Il ne faut donc ni être princesse, ni même être Méchante Sœur, parce que personne n’a envie de vieillir auprès du prince, macho et fainéant, qui n’a aucune conversation.
Il ne faut pas non plus être la gentille fée parce que, après quelques centaines d’années à voir les autres se peloter grâce à nos bons soins, on finit aigrie et frustrée.
Il est donc probable que les seuls rôles valables soient ceux de la distribution masculine.
Pas le prince, on vient de vous dire qu’il n’avait aucune conversation.
Non.
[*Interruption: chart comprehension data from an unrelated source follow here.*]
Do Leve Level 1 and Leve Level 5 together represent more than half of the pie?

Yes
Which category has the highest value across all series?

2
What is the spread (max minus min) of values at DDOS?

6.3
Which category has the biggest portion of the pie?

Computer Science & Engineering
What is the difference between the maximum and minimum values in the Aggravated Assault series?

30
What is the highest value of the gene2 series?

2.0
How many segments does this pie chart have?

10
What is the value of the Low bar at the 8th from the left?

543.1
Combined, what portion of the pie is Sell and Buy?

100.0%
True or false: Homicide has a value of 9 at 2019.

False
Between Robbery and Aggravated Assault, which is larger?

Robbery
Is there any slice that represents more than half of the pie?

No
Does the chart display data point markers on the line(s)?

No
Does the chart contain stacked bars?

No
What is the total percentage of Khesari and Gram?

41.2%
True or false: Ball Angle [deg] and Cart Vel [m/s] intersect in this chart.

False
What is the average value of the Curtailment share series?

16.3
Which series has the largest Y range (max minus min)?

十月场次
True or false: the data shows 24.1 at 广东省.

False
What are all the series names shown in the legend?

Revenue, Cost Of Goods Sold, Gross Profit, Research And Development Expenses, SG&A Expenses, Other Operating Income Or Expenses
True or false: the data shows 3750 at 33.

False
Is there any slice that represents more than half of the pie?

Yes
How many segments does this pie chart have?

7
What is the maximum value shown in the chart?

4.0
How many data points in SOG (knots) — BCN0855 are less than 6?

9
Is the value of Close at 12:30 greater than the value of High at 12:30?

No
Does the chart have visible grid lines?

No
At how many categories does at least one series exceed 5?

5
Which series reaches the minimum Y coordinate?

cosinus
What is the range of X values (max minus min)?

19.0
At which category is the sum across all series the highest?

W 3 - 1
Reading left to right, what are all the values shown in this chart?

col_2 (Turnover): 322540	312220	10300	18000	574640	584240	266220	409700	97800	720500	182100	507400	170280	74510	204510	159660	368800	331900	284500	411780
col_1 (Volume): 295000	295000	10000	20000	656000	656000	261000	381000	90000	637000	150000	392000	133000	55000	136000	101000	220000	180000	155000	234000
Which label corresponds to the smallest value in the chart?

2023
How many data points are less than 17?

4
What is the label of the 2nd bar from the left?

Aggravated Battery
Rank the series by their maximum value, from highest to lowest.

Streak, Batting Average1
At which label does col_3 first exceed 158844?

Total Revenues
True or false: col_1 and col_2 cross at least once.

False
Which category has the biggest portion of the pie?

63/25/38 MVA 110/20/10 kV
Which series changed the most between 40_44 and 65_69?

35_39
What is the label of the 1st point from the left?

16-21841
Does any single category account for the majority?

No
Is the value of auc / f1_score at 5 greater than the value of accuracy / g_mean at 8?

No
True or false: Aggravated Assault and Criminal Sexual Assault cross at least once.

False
Le palefrenier, tranquille, sans souci, qui aide les dames à monter à cheval et qui, à chaque fois, se rince paisiblement l’œil sur leurs dessous : petites culottes aux couleurs bariolées, culottes de dentelles, absences de petite culotte… Car, oui, il n’y a pas de vie plus enviable de celle de notre palefrenier. Regardez-le bouchonner paisiblement ses chevaux, astiquer bricoles et selles, siffloter avant d’aller renverser la servante dans une botte de foin.
— En palefrenier ? C’est ton dernier mot ?
Le démon est embarrassé : la princesse trentenaire le regarde d’un œil mauvais et ne semble pas démordre de sa décision. Après tout, qu’à cela ne tienne, cette pimbêche est bien libre de tous ses mauvais choix. Une voix, au fond de lui, lui susurre que les choses devraient être différentes, mais puisqu’en palefrenier elle veut se réincarner…
Il signe le formulaire, applique quelques tampons, souffle doucement sur les papiers pour les faire sécher et la jeune femme repart, toujours avec son air décidé.